Iggy Pop: David Bowie ‘Salvaged’ Me From Professional Annihilation
Iggy Pop, one of David Bowie‘s greatest collaborators whose first two solo albums were produced by the late singer, remembered the rock legend in a new interview where the Stooges singer thanked Bowie for saving his music career. “He resurrected me,” Pop told the New York Times.
“The friendship was basically that this guy salvaged me from certain professional and maybe personal annihilation — simple as that,” Pop said. “A lot of people were curious about me, but only he was the one who had enough truly in common with me, and who actually really liked what I did and could get on board with it, and who also had decent enough intentions to help me out.

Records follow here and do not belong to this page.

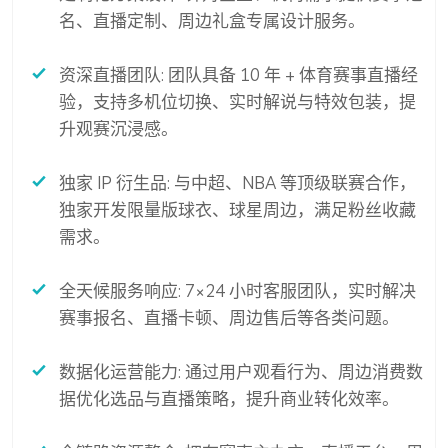
名、直播定制、周边礼盒专属设计服务。
资深直播团队: 团队具备 10 年 + 体育赛事直播经
验，支持多机位切换、实时解说与特效包装，提
升观赛沉浸感。
独家 IP 衍生品: 与中超、NBA 等顶级联赛合作，
独家开发限量版球衣、球星周边，满足粉丝收藏
需求。
全天候服务响应: 7×24 小时客服团队，实时解决
赛事报名、直播卡顿、周边售后等各类问题。
数据化运营能力: 通过用户观看行为、周边消费数
据优化选品与直播策略，提升商业转化效率。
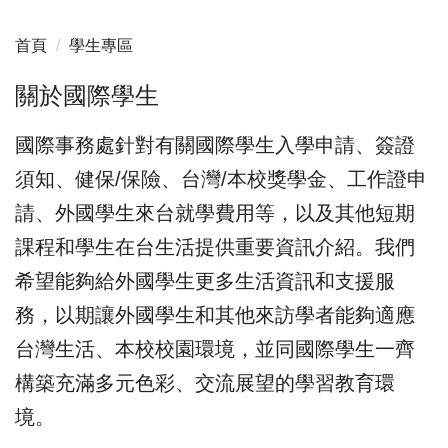
首頁
學生專區
關於國際學生
國際事務處針對有關國際學生入學申請、簽證
須知、健保/保險、台灣/本校獎學金、工作證申
請、外國學生來台就學費用等，以及其他短期
課程和學生在台生活提供重要資訊介紹。我們
希望能夠給外國學生更多生活資訊和支援服
務，以期讓外國學生和其他來訪學者能夠適應
台灣生活、本校校園環境，並同國際學生一齊
構築充滿多元色彩、交流展望的學習教育環
境。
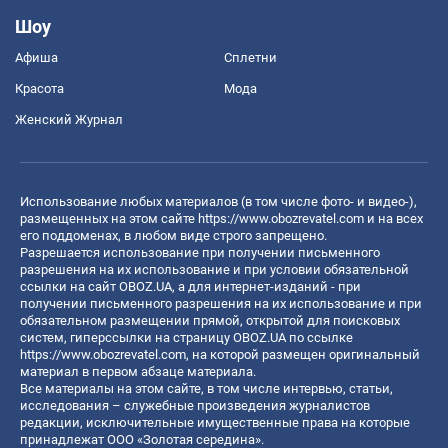
Шоу
Афиша
Сплетни
Красота
Мода
Женский Журнал
Использование любых материалов (в том числе фото- и видео-),
размещенных на этом сайте
https://www.obozrevatel.com
и на всех
его поддоменах, в любом виде строго запрещено.
Разрешается использование при получении письменного
разрешения на их использование и при условии обязательной
ссылки на сайт OBOZ.UA, а для интернет-изданий - при
получении письменного разрешения на их использование и при
обязательном размещении прямой, открытой для поисковых
систем, гиперссылки на страницу OBOZ.UA по ссылке
https://www.obozrevatel.com
, на которой размещен оригинальный
материал в первом абзаце материала.
Все материалы на этом сайте, в том числе интервью, статьи,
исследования – служебные произведения журналистов
редакции, исключительные имущественные права на которые
принадлежат ООО «Золотая середина».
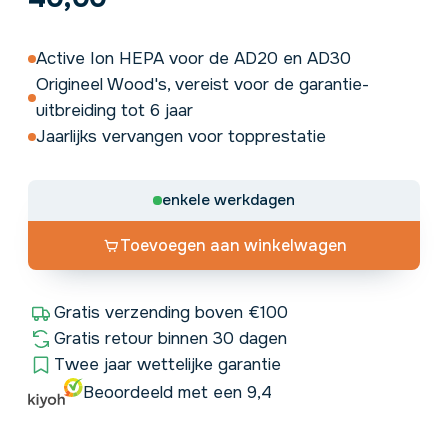
Active Ion HEPA voor de AD20 en AD30
Origineel Wood's, vereist voor de garantie-
uitbreiding tot 6 jaar
Jaarlijks vervangen voor topprestatie
enkele werkdagen
Toevoegen aan winkelwagen
Gratis verzending boven €100
Gratis retour binnen 30 dagen
Twee jaar wettelijke garantie
Beoordeeld met een 9,4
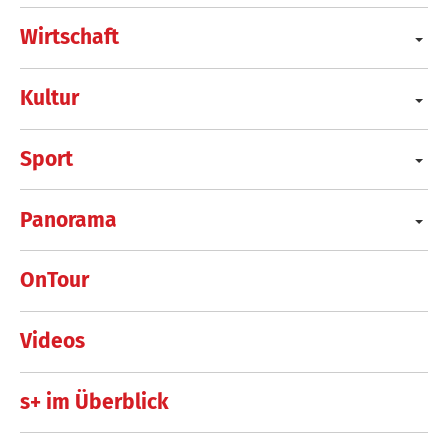
Wirtschaft
Kultur
Sport
Panorama
OnTour
Videos
s+ im Überblick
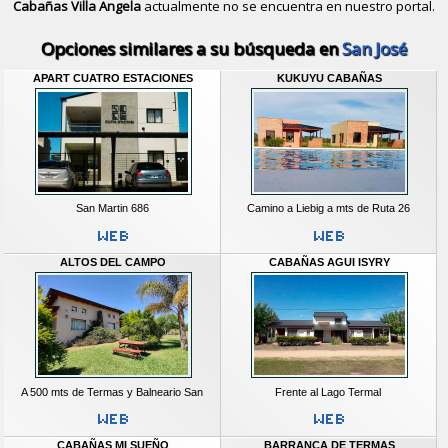
Cabañas Villa Angela
actualmente no se encuentra en nuestro portal.
Descubrir alternativas de
Bungalows
Opciones similares a su búsqueda en
San José
APART CUATRO ESTACIONES
KUKUYU CABAÑAS
San Martin 686
Camino a Liebig a mts de Ruta 26
ALTOS DEL CAMPO
CABAÑAS AGUI ISYRY
A 500 mts de Termas y Balneario San
Frente al Lago Termal
CABAÑAS MI SUEÑO
BARRANCA DE TERMAS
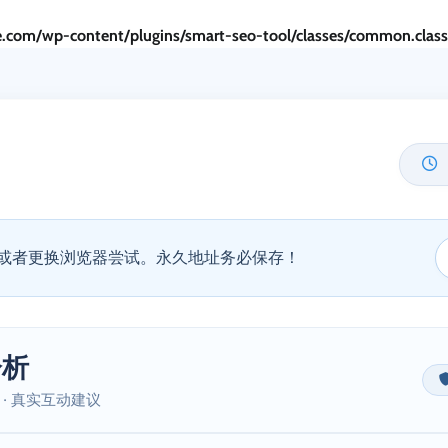
.com/wp-content/plugins/smart-seo-tool/classes/common.clas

He did a good thing.”
Bowie first met Pop in 1971; six years later, Bowie would serve as producer and co-writer on Pop’s debut solo album The Idiot, followed five months later by Lust for Life. In his Bowie tribute, Pop spoke about making those albums, including how The Idiot track “Nightclubbing” was recorded using a cheap keyboard and a drum machine. “[Bowie] said, ‘I can’t put out a record with that,” Pop said. “I said, ‘But I can.'” The singer described how the beat for “Lust of Life” was inspired from a call signal on the Arms Force Network while the two rockers lived in Berlin.
“[Bowie] saw me sometimes, when he wanted to voice it that way, as a modern Beat or a modern Dostoyevsky character or a modern van Gogh,” Pop said. “But he also knew I’m a hick from the sticks at heart.” Pop added that Bowie went out of his way on one tour to visit Pop’s parents in a Detroit trailer park.
“David’s friendship was the light of my life,” Pop said in a statement following Bowie’s death January 10th. “I never met such a brilliant person. He was the best there is.”